(Records from a dataset)

********

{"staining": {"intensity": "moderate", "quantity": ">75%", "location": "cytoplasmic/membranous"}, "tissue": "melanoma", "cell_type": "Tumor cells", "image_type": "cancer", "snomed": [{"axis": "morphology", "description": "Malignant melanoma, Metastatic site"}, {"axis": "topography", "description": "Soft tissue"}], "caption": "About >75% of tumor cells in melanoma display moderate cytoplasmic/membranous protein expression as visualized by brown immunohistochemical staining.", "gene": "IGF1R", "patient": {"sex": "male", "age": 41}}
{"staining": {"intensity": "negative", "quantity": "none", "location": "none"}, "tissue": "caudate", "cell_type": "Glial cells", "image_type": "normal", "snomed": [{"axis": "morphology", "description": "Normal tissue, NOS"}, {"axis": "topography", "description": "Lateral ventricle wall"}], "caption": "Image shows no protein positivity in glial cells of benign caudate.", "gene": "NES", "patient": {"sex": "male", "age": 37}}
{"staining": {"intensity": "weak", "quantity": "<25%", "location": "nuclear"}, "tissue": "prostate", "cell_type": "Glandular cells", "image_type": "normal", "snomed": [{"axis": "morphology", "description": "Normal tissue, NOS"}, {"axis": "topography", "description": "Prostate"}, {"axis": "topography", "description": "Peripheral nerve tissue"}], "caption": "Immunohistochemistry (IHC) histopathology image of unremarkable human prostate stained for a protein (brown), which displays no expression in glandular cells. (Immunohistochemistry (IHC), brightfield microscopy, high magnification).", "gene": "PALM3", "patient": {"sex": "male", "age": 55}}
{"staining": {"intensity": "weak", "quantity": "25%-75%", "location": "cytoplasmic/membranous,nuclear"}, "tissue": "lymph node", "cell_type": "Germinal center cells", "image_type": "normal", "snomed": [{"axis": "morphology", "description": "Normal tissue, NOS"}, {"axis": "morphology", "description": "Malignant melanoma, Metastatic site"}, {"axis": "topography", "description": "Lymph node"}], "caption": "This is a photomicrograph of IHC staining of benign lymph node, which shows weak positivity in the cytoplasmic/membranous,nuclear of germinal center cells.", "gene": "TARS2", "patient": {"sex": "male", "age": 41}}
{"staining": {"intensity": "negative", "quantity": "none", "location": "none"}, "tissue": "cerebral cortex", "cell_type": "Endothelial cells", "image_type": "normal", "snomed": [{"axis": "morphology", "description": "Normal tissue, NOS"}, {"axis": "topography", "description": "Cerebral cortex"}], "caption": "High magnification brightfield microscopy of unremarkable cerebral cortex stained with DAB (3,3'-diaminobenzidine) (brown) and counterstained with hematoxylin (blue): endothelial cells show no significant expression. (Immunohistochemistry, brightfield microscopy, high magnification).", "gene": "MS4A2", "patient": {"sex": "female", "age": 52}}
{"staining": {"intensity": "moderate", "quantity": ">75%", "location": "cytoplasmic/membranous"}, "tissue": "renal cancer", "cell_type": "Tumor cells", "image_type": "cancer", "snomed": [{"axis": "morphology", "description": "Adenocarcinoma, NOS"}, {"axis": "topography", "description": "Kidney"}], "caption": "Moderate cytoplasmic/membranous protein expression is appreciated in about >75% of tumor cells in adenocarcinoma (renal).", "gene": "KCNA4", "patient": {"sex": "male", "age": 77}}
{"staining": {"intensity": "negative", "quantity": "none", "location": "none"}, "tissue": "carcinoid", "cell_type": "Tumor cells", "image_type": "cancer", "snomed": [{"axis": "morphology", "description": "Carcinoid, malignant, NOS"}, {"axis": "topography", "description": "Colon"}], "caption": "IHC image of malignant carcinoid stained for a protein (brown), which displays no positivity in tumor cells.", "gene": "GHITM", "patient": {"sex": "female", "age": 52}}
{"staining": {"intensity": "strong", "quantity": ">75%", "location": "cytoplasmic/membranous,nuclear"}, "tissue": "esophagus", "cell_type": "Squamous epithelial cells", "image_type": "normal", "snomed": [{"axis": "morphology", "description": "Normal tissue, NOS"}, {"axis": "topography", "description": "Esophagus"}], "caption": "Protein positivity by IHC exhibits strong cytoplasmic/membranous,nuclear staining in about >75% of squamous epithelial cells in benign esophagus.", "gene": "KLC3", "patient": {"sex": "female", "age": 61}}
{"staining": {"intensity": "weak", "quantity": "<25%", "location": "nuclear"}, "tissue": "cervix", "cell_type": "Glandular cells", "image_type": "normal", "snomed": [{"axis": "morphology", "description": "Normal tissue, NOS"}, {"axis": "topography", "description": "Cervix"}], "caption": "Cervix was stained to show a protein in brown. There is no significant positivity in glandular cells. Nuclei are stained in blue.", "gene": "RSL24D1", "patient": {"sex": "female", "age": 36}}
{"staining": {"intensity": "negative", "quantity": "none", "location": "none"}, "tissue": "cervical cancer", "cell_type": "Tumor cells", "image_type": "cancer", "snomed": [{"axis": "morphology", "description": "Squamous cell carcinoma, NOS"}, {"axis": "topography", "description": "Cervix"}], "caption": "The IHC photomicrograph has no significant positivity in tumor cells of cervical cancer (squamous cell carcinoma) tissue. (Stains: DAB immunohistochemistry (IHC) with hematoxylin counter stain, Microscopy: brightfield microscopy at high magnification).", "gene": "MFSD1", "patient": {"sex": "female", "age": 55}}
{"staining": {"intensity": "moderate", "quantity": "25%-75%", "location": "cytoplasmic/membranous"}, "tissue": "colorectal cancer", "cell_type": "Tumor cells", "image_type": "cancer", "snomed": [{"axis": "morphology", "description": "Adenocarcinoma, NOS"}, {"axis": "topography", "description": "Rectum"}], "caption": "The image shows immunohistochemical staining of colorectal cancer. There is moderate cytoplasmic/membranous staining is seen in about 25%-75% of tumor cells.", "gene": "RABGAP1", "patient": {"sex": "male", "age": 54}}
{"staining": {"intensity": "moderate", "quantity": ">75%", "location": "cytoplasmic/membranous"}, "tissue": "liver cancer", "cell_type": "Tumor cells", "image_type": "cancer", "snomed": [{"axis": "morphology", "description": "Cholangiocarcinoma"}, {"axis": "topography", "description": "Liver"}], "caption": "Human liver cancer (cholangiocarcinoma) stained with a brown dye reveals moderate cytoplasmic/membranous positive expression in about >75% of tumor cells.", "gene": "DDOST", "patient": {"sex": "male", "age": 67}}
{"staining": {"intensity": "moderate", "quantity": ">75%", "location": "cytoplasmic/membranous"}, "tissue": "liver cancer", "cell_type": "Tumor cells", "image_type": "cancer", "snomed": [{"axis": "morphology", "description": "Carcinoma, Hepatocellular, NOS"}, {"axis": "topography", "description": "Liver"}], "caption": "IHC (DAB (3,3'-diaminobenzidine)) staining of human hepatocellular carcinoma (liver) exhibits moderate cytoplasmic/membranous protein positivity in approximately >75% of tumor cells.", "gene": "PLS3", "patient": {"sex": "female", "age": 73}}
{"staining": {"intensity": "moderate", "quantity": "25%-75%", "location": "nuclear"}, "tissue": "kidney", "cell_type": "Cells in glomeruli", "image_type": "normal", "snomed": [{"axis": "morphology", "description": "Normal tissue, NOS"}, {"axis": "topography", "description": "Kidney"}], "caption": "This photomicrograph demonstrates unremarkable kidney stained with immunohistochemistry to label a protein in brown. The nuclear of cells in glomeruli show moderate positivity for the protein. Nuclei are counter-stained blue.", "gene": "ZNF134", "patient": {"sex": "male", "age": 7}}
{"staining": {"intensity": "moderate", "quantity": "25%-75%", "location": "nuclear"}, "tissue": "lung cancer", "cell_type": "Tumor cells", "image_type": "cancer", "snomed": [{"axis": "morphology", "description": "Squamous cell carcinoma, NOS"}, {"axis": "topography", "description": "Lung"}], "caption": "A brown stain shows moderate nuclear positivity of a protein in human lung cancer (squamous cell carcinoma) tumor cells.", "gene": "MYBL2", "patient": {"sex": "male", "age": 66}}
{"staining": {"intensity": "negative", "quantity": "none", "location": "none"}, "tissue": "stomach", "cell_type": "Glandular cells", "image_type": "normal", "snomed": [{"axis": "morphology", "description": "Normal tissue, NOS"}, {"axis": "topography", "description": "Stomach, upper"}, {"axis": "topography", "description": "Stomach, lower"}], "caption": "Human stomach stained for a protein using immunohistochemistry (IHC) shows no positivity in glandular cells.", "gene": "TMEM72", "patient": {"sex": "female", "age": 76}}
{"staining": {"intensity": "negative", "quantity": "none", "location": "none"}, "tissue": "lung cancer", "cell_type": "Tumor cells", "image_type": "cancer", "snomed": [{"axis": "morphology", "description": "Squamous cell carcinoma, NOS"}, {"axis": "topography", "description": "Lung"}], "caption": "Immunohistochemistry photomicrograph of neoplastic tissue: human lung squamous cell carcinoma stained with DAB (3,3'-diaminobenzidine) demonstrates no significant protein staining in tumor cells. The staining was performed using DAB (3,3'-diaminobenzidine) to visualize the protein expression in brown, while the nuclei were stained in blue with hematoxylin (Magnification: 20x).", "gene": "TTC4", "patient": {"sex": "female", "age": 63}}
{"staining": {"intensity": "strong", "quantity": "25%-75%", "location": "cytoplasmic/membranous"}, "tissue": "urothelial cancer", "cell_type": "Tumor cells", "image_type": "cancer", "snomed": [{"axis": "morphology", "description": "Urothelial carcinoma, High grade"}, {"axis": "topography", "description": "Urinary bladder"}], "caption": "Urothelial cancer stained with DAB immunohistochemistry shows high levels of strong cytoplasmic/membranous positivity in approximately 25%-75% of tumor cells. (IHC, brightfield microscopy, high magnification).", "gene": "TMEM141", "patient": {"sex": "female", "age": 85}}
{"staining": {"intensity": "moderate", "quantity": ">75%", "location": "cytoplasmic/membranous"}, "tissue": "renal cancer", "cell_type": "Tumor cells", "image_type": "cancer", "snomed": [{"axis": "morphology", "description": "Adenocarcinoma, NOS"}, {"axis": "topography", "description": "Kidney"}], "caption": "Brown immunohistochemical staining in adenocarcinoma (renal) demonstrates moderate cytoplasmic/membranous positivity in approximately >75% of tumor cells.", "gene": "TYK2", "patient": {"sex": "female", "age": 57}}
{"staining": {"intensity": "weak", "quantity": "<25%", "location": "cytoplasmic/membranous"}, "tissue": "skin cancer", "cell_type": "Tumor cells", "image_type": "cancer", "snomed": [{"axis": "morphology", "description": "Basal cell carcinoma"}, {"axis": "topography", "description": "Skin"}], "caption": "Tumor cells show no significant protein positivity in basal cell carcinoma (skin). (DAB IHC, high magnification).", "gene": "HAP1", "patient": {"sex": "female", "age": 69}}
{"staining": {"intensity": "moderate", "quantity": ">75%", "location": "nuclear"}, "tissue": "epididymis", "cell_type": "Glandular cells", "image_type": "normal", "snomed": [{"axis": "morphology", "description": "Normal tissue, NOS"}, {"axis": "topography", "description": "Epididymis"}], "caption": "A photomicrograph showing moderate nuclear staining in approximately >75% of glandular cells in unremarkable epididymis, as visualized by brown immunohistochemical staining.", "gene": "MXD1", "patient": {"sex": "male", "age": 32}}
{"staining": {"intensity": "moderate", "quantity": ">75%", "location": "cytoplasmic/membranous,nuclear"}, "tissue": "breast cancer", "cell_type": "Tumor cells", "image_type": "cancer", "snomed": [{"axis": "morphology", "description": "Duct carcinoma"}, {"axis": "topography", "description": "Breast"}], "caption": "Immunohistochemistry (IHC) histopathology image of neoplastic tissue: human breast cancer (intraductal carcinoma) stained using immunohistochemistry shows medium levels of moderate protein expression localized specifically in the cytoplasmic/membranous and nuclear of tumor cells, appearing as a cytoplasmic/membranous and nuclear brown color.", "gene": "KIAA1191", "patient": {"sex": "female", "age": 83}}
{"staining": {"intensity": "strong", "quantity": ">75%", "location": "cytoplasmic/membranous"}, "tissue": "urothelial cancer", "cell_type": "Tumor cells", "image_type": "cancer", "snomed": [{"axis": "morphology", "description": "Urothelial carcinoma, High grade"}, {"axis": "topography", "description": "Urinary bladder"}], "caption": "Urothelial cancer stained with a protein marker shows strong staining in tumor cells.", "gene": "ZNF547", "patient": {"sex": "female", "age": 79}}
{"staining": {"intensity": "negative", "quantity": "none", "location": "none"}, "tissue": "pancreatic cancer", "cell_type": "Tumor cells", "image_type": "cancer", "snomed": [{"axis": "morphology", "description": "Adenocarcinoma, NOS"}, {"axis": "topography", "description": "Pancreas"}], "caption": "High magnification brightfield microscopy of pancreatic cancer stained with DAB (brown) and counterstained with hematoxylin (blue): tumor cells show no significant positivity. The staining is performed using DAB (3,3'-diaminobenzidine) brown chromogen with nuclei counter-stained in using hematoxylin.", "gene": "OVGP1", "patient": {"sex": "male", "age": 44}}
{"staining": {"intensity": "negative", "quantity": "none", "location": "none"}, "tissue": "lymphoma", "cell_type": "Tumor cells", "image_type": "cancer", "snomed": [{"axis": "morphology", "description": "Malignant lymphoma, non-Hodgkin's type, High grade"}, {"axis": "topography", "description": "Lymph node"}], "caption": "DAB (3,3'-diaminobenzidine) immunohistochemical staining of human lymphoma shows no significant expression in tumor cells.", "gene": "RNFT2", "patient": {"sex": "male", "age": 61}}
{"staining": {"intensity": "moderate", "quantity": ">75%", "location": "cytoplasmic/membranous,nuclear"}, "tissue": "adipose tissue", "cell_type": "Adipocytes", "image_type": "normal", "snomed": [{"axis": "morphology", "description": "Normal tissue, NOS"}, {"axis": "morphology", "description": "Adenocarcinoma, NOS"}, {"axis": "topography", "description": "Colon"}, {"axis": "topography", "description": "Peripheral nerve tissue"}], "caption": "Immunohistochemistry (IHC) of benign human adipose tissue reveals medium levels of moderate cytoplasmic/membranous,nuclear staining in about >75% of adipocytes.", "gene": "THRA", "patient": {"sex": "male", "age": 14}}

********

• YOUR TASK: Within the data above, the span starting at the line containing "shows no protein" and ending at the line containing "is a photomicrograph" is to be retyped exactly, with no other lines.

• ANSWER BELOW:
{"staining": {"intensity": "negative", "quantity": "none", "location": "none"}, "tissue": "caudate", "cell_type": "Glial cells", "image_type": "normal", "snomed": [{"axis": "morphology", "description": "Normal tissue, NOS"}, {"axis": "topography", "description": "Lateral ventricle wall"}], "caption": "Image shows no protein positivity in glial cells of benign caudate.", "gene": "NES", "patient": {"sex": "male", "age": 37}}
{"staining": {"intensity": "weak", "quantity": "<25%", "location": "nuclear"}, "tissue": "prostate", "cell_type": "Glandular cells", "image_type": "normal", "snomed": [{"axis": "morphology", "description": "Normal tissue, NOS"}, {"axis": "topography", "description": "Prostate"}, {"axis": "topography", "description": "Peripheral nerve tissue"}], "caption": "Immunohistochemistry (IHC) histopathology image of unremarkable human prostate stained for a protein (brown), which displays no expression in glandular cells. (Immunohistochemistry (IHC), brightfield microscopy, high magnification).", "gene": "PALM3", "patient": {"sex": "male", "age": 55}}
{"staining": {"intensity": "weak", "quantity": "25%-75%", "location": "cytoplasmic/membranous,nuclear"}, "tissue": "lymph node", "cell_type": "Germinal center cells", "image_type": "normal", "snomed": [{"axis": "morphology", "description": "Normal tissue, NOS"}, {"axis": "morphology", "description": "Malignant melanoma, Metastatic site"}, {"axis": "topography", "description": "Lymph node"}], "caption": "This is a photomicrograph of IHC staining of benign lymph node, which shows weak positivity in the cytoplasmic/membranous,nuclear of germinal center cells.", "gene": "TARS2", "patient": {"sex": "male", "age": 41}}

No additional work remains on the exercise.